C’est dans ce contexte que des leaders de la tech cherchent à discréditer la propriété intellectuelle, en la présentant comme un système obsolète. Mais leurs propres entreprises ont toutes reposé sur des protections IP : brevets logiciels, marques déposées, contrats de licence.

Un faux dilemme

L’opposition entre un droit d’auteur figé et une économie numérique fluide est un écran de fumée. La véritable fracture n’oppose pas le progrès à l’archaïsme, mais la captation sans compensation à la protection des individus. Supprimer la propriété intellectuelle ne libère pas les créateurs : cela les désarme.

Les modèles open source, souvent brandis comme solution, reposent eux-mêmes sur le droit. Ils permettent aux auteurs de décider comment partager leur œuvre. Sans cadre légal initial, il n’y a rien à ouvrir ni à protéger.

De la précarisation à la dépossession

Un monde sans IP, ce n’est pas un écosystème libre. C’est un marché dérégulé où les plateformes deviennent les uniques bénéficiaires de la création humaine. Les œuvres peuvent être copiées, les visages clonés, les voix synthétisées sans consentement.

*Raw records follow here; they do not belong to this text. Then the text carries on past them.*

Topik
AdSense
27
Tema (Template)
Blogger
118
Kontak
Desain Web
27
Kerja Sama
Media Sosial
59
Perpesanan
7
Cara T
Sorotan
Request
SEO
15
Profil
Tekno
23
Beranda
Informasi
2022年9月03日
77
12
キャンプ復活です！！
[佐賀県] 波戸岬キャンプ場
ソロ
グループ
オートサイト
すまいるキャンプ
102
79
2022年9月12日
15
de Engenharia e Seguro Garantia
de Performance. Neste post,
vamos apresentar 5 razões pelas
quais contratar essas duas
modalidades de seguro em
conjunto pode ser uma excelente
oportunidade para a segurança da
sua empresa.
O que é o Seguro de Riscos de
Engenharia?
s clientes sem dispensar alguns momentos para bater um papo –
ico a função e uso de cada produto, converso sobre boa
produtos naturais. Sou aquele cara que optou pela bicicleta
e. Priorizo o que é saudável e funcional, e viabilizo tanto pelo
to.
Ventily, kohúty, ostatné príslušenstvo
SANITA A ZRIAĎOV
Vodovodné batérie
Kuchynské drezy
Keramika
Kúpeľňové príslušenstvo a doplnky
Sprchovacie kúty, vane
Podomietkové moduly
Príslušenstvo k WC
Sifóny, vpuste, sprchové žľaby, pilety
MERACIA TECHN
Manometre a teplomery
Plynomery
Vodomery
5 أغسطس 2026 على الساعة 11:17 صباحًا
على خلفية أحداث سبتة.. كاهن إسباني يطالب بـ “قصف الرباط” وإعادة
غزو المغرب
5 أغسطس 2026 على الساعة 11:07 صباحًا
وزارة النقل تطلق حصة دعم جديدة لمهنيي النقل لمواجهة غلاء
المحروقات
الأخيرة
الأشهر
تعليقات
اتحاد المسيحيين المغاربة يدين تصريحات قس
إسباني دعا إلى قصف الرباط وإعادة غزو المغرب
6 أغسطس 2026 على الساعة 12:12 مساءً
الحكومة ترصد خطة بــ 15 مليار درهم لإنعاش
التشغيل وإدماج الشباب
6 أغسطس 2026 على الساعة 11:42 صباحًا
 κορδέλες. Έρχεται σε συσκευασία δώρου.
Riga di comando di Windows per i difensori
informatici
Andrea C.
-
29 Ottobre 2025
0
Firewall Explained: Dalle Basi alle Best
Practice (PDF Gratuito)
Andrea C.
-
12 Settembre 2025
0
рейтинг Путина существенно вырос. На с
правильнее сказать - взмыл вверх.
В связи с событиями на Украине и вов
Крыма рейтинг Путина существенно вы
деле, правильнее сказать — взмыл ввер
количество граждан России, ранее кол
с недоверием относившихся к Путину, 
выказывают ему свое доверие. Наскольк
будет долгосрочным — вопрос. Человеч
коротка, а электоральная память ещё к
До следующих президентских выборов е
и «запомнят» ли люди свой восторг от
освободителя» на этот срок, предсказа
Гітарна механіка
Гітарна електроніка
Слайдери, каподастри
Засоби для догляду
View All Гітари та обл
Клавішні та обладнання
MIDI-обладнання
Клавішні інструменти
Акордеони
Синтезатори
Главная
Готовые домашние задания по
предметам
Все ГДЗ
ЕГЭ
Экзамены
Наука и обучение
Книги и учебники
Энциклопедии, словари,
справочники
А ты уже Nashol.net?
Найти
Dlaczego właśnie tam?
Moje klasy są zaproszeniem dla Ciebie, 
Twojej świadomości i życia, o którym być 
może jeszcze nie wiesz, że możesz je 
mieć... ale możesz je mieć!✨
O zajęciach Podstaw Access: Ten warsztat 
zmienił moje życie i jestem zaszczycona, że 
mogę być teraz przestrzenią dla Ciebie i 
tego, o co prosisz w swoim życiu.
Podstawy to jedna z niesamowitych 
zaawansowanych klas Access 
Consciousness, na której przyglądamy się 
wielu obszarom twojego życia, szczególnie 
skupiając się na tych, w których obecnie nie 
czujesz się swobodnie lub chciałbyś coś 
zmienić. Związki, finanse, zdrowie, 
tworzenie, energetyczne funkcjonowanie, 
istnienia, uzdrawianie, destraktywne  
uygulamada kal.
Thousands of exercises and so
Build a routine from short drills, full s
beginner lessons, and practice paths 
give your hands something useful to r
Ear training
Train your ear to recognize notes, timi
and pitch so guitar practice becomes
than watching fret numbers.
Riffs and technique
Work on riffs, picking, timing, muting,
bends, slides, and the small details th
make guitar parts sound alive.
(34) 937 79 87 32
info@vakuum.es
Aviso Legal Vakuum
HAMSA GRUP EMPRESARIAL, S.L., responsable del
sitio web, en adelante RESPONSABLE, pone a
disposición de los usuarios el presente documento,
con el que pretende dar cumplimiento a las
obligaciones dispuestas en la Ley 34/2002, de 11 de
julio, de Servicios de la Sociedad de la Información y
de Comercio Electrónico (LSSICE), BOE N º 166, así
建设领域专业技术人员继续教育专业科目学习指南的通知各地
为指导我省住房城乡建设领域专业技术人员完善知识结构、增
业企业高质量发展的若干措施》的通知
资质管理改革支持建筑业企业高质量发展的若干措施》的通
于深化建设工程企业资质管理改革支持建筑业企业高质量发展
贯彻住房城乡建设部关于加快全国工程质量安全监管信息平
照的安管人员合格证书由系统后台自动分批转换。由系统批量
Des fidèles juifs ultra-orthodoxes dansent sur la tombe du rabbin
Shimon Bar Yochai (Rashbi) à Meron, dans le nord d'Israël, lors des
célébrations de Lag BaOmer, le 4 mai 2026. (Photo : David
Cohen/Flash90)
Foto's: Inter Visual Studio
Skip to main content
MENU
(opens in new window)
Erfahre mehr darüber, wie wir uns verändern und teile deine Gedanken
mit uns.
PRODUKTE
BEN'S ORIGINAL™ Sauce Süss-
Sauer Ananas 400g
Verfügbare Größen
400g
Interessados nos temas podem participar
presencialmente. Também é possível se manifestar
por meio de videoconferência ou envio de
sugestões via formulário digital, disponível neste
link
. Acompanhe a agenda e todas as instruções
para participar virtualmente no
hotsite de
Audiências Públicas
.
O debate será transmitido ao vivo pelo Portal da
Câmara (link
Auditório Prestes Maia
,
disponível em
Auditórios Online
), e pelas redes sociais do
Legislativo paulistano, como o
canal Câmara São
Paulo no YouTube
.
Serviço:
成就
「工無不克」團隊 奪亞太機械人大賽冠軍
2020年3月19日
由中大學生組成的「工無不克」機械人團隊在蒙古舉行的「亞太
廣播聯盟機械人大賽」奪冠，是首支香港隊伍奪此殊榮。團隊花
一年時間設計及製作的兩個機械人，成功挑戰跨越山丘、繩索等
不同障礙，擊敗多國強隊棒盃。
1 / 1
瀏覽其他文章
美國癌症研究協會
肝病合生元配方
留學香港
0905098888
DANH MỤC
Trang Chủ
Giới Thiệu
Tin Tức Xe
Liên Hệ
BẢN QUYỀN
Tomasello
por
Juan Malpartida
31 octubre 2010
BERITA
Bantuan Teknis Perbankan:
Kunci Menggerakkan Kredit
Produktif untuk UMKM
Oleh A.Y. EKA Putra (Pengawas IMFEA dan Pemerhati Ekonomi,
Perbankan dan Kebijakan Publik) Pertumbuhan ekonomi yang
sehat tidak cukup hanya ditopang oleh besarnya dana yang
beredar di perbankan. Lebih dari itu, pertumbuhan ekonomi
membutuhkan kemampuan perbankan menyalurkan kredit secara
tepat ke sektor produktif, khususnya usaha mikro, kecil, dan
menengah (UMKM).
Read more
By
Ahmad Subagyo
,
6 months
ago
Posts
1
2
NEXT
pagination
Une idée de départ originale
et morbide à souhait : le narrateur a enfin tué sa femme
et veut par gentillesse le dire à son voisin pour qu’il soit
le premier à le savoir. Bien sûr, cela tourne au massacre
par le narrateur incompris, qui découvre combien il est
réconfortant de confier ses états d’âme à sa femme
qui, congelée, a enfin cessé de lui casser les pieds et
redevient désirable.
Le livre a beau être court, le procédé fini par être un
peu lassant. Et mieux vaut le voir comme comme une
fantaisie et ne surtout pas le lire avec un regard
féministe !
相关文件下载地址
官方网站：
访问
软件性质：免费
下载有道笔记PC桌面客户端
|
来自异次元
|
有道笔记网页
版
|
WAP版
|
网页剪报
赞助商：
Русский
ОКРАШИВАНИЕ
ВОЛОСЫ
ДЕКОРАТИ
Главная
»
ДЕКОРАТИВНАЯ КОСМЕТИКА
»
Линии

L’auteur n’a plus de levier, plus de recours, plus d’existence juridique.

La précarisation des professions créatives — écrivains, illustrateurs, comédiens, développeurs — s’accélérerait. La distinction entre contenu humain et sortie algorithmique deviendrait indiscernable. Le résultat : une dilution de la valeur, une désinformation renforcée, et une invisibilisation de ceux qui créent.

Réformer, pas abolir

La propriété intellectuelle doit être réformée : les procédures sont complexes, les rapports de force déséquilibrés, la captation par les majors réelle. Mais l’abolir revient à abandonner toute protection au profit d’acteurs qui maîtrisent déjà l’infrastructure.

Les plateformes veulent supprimer le droit pour instaurer leur propre règle. Ce n’est pas une révolution. C’est un transfert de pouvoir.